Willard Genrich, an attorney and sometime developer, had owned most of the buildings for the better part of 20 years. He caught a lot of flak for not moving the project to completion. Swift is not so harsh in his judgment.
“He did classic preservation,” Swift said. “Without him putting on roofs and shoring up walls, this block wouldn’t be here. And he put more money into it than he probably got out of it.”
For Swift, the other irony of the Genesee Gateway is that what he prescribed in his thesis for the 500 block of Main Street came to fruition in the “Charley Baker Block,” a group of individual buildings interconnected in a way that made them function as one.
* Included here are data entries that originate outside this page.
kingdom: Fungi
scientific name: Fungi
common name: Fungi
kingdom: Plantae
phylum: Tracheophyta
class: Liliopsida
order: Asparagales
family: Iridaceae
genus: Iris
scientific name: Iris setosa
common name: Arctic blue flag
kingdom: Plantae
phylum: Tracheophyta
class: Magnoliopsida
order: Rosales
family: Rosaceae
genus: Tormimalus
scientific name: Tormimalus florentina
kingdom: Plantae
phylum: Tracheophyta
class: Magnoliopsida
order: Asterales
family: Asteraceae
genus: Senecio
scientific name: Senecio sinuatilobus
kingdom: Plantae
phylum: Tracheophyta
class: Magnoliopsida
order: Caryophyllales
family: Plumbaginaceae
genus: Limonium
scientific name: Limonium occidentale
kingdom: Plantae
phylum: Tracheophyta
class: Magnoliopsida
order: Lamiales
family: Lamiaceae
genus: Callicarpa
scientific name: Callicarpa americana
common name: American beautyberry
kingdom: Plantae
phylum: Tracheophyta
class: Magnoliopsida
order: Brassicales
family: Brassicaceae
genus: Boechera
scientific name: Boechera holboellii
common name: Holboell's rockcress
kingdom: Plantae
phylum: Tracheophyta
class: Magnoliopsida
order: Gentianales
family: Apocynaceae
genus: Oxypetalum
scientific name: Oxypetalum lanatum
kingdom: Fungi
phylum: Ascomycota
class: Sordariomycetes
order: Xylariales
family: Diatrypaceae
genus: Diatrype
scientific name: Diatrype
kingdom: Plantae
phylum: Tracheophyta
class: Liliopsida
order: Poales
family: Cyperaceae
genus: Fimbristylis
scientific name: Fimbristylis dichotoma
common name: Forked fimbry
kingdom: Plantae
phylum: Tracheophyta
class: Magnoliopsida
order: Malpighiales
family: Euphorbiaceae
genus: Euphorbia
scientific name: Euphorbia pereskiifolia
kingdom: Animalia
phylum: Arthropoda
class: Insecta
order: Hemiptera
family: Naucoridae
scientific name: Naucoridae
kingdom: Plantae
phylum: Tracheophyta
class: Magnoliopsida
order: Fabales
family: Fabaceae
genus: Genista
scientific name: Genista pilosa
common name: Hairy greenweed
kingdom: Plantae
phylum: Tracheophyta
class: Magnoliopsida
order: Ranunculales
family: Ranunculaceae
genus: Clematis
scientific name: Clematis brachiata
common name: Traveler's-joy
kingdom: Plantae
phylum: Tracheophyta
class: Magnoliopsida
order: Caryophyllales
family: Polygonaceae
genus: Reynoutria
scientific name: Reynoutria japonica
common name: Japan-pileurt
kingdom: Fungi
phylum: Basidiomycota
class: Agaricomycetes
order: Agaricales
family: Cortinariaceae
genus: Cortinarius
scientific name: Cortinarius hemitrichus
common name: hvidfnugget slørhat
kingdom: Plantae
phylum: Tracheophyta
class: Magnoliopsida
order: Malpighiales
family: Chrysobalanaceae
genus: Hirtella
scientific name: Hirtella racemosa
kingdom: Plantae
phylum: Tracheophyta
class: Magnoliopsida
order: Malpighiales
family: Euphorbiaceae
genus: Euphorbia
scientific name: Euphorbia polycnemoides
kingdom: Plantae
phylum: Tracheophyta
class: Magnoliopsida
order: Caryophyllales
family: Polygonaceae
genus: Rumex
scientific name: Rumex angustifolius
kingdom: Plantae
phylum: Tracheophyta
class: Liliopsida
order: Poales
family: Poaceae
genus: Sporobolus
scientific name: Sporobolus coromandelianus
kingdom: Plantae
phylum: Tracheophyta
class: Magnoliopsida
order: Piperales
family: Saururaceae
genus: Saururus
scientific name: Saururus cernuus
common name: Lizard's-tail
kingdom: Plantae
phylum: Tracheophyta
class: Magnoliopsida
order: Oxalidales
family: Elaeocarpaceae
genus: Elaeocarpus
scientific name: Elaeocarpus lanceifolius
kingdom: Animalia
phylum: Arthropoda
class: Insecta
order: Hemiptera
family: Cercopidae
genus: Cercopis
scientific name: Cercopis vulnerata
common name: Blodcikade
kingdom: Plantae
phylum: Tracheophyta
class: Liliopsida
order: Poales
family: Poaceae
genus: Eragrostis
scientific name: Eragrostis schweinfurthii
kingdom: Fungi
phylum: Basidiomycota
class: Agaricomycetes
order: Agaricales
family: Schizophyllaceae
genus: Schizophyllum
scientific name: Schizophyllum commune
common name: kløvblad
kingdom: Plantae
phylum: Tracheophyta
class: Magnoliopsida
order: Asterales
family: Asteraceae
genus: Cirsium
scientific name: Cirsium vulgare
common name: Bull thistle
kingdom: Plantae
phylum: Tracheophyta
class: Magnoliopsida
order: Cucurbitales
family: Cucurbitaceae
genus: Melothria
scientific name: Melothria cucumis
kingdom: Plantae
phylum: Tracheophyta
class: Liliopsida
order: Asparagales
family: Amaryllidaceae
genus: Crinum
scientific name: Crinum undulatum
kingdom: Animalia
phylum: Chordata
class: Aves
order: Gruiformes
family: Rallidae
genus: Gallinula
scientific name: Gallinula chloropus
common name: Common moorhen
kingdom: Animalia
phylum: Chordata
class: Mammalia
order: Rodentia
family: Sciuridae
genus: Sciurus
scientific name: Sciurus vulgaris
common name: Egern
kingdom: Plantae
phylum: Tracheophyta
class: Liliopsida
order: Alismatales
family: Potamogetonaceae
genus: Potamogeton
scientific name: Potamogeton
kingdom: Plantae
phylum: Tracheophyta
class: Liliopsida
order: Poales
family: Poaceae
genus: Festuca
Next on Swift’s agenda is RiverWorks, which will create an events, entertainment and recreation center – complete with a brewery, beer garden, hockey rinks and concert venue – in the former GLF Elevator along the Buffalo River. Working with new partners Jon Williams, president of Ontario Specialty Contracting and original owner of the site, and Earl Ketry, founder of Pearl Street Grill & Brewery and the Pan American Grill, this project, like the others, looks far beyond what is there now to see what might be instead.
Like many “boomerangs,” Swift came back to his hometown after sampling what the wider world had to offer. “I’m addicted to Buffalo and it’s a dangerous disease,” he says. But he also wants to leave his mark. It’s not much more complicated than wanting to make things better, to improve the environment, to foster the life of the city, to build the economy “and let that be the driver rather than the bottom line.”